» **EXERCISE TEXT**
====================
Abstract 4035: Lipoprotein-Associated Phospholipase A2 Does Not Predict Risk of Incident Type 2 Diabetes Mellitus in Apparently Healthy Middle-Aged Men: A More Specific Marker for Vascular Inflammation?
Background. Several prospective studies have demonstrated that Lp-PLA2, an enzyme, circulating primarily bound to LDL cholesterol and generating potent proinflammatory products, might represent an emerging biomarker for the prediction of coronary heart disease (CHD) in various populations. Inflammation has also been found to play a role in the pathogenesis of type 2 diabetes mellitus (T2DM) but the prognostic value of Lp-PLA2 in subjects at risk for T2DM, has not been studied so far.
Methods: Plasma concentrations of Lp-PLA2 were determined by PLAC™ test (ELISA, ng/mL; diaDexus Inc, South San Francisco, CA, USA) in 889 apparently healthy men aged 45– 64 years. Subjects came from the population-based MONICA/KORA Augsburg survey conducted in 1984/84 with follow-up until 2002 (mean follow-up time 13.5 years; SD 5.7).
====================
» **DATASET ENTRIES**
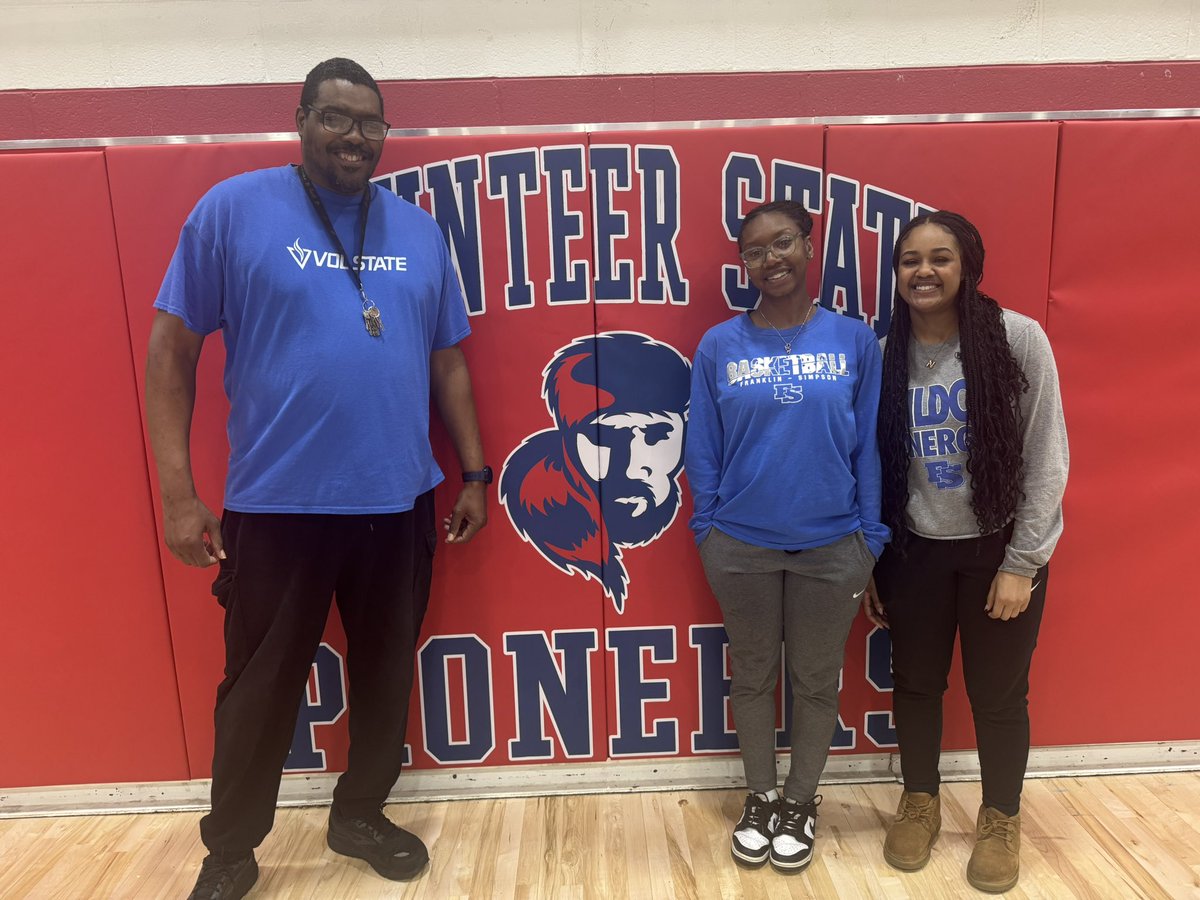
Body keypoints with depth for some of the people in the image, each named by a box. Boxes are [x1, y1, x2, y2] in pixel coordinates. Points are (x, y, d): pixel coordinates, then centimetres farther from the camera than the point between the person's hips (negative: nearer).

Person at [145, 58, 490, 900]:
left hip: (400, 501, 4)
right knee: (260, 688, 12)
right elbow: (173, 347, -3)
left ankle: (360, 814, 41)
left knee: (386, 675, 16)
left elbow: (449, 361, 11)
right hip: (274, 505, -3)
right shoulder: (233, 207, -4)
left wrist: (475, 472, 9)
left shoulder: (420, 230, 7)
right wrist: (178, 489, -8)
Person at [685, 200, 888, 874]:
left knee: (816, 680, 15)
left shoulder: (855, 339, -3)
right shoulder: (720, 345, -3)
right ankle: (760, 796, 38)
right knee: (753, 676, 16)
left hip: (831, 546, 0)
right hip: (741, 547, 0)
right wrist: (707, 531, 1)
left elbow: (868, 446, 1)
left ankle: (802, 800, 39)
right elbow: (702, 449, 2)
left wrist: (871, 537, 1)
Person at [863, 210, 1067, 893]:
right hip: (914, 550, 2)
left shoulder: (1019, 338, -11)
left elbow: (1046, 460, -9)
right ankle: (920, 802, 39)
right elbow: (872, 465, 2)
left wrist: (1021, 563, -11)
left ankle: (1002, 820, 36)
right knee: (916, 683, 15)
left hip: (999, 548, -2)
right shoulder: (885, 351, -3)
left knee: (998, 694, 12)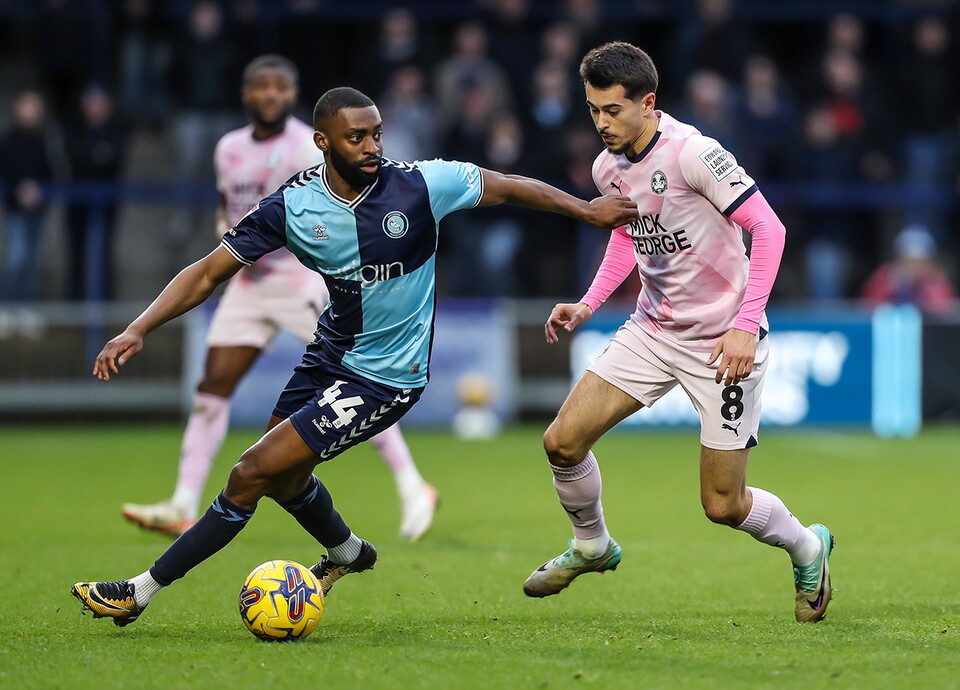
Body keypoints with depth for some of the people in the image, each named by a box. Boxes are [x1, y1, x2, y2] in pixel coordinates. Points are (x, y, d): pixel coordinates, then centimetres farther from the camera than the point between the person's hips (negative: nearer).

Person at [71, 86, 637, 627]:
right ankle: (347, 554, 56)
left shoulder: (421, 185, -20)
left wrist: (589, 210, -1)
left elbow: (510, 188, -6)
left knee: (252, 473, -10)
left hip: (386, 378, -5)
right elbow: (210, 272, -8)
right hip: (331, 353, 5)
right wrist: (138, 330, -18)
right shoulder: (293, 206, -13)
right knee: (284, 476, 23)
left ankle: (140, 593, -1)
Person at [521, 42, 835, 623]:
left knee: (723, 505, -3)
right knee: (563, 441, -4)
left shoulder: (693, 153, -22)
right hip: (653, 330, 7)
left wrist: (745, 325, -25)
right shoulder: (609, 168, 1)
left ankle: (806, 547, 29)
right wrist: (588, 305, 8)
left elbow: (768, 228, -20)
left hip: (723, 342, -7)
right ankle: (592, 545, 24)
====================
» **TASK DESCRIPTION**
Write the next part of the abstract on Lp-PLA2 and incident type 2 diabetes, starting right after its final sentence.

» **ANSWER BOX**
Results: During this period, 115 men had a newly diagnosed T2DM. Baseline levels of Lp-PLA2 did not differ significantly between subjects with incident T2DM compared to event-free individuals (266 ±84 vs. 262 ± 79 ng/mL, p=0.6). In a Cox model, adjusted for traditional cardiovascular risk factors, a 1 SD increase in Lp-PLA2 was not associated with increased risk of incident T2DM (relative risk (RR) 0.98, 95% confidence interval (CI), 0.80–1.19). Additional controlling for various lipid variables, carried out in different models, did not appreciably alter their risk estimate (e.g. RR 0.93, 05% CI 0.77–1.14 after additional adjustment for TC/HDL).
Conclusion. Thus, in this large population-based cohort study, elevated concentrations of Lp-PLA2 were not independently associated with incident T2DM in apparently healthy middle-aged men from Southern Germany. Since Lp-PLA2 is associated with risk of future CHD but not with incident T2DM, it might represent a more specific marker of vascular inflammation.